这看似对嬴彻有利,可太突然了,像有人故意选在此时发难,要把整个漕运总督府拖下水。
“我不走。”
姒宁拉住嬴彻的袖子,低声道,“这事有蹊跷。隗虎贩盐引是真的,但他未必会拉嬴敏下水。如今状纸一递,京兆府直接来拿人,摆明了是冲着总督府来的。你现在出去,保不准会被人扣上‘主使’的帽子。”
嬴彻脚步一顿,低头看她:“你怕是我做的?”
姒宁摇头:“你若要动手,不会这样顾头不顾尾。这是外人布的局,想让我们内斗。”
嬴彻紧紧盯着她,片刻后点了点头:“你说得对。眼下最重要的是先稳住,不能让京兆府把人带走。”
他整了整衣襟,大步走进正堂,朗声道:
“且慢。允大人,我二弟若真犯了国法,自然该由有司审问。但如今只有一纸状书,连人证物证都没呈上,京兆府就上门拿人,未免太不把漕运总督府放在眼里了。”
允大人赔笑:“嬴大少爷,下官也是……”
“也是奉命。”嬴彻打断他,“奉谁的命?状纸是谁递的?可有实证?若无实证,便是诬告。我嬴家也不是好欺负的,明日我自会去京兆府问个清楚。今日人,你不能带走。”

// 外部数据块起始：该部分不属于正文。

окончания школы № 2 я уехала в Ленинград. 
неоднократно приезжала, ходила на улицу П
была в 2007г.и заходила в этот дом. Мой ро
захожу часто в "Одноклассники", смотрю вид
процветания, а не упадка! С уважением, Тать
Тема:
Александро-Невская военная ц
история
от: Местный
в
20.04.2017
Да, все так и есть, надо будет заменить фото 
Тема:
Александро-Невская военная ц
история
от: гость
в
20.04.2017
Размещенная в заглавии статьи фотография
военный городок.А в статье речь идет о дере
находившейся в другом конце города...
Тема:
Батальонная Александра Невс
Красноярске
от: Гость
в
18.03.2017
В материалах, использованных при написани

他这话说得掷地有声,允大人脸色变了变,到底不敢硬来,只能带人退去。
等官差走后,嬴宽才像被抽了骨头似的跌坐在椅子上。
隗氏嚎啕大哭,嬴敏跪在地上磕头不止。
姒宁从侧门走出来,目光扫过这一片狼藉,心里却更加警觉。
今晚这一出,只是个开始。
当晚,姒宁没有回慎独院,而是在前厅和嬴彻一起安抚府中上下。
直到深夜,两人才回到院子。
姒宁关上门,终于绷不住情绪:“有人想一箭双雕。告发嬴敏,既能毁了你弟弟,又能把你父亲拖进盐引案里。京兆府不敢真拿人,但这一吓,你父亲必会乱了阵脚。他若为了保儿子,动用关系压案,正好落入对方圈套。”

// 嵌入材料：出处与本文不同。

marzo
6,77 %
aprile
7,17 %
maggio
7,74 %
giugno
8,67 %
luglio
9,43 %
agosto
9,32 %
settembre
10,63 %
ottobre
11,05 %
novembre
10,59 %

嬴彻坐在床边,双手交叠撑着下巴,烛火在他脸上投下深深阴影:“你猜是谁?”
姒宁沉默。
她心里有一个名字,却不敢说。
因为她没有证据,而且她怕自己说出来,嬴彻会怀疑她。
“是荀砚。”
嬴彻替她说了出来。他抬起头,眼底森然。
“我让人查过,递状纸的正是荀砚。他不知怎么搭上了京兆府的关系,又查到隗虎贩卖私盐的实据,然后给嬴敏安了个伙同的罪名。他真正要对付的,是我。”
姒宁嗓子发紧:“你知道了?”
“我什么都知道。”
嬴彻站起身,走到她面前,低头看她。
“你之前让我查荀砚,我就顺道查了你们当年的关系。他向你提过亲,你拒了。英国公府那边,有人看见他曾私下找过你,被下人拦住。你跟他之间,有旧怨。”
姒宁的心猛地揪起来。
她张了张嘴,却不知从何说起。
重生这种话,说出来谁会信?
嬴彻却忽然伸手,轻轻碰了碰她耳边的碎发:“你不想说,我不逼你。但你要记住,你现在是我嬴彻的妻子。你的仇,我会帮你报。”
姒宁眼眶一热,险些掉下泪来。
她偏过头,低声道:“你不觉得我可怕吗?我嫁给你,可能一开始就存了利用的心思。”
嬴彻低笑一声:“你以为我娶你,就没有私心?我需要一个能帮我破局的人。你正好是那个人。”
两人对视片刻,忽然都笑了。
那笑里有释然,也有说不清道不明的情愫。
然而这片刻的温情并没持续多久。
第二天一早,隗氏竟突然带着一帮婆子闯进慎独院,一口咬定是姒宁唆使人递了状纸,要害她儿子。
她披头散发,眼睛哭得红肿,哪还有平日的温柔贤惠。
“姒宁!你这个毒妇!你嫁进来才几天,就把我儿子往死路上逼!我跟你拼了!”
她说着便朝姒宁扑来。
姒宁侧身一避,冷冷道:“母亲这是做什么?状纸是谁递的,去查便是。二弟有没有私贩盐引,他自己心里清楚。你倒来攀咬我,难道是我逼着他去贩盐的?”
隗氏被问得一滞,随即更怒:“你少血口喷人!敏儿最是老实,定是你和你那外室丈夫设计陷害!我要去禀明老爷,把你这毒妇休出府去!”
“休我?”姒宁冷笑一声,“母亲今日闹出这般动静,若让外头人知道嬴家继母不分青红皂白污蔑新妇,您那贤惠名声可就全完了。您大可去禀父亲,我等着。”
隗氏到底不敢真闹到嬴宽那里。
她指着姒宁骂了几句,被姚嬷嬷半推半劝地拉走了。
姒宁站在原地,指甲陷进掌心。
她还没出手对付荀砚,隗氏先来咬她。
这内宅外朝,全都搅在了一起。
她必须尽快想个万全之策,否则不等荀砚倒台,她自己先被困死在里头。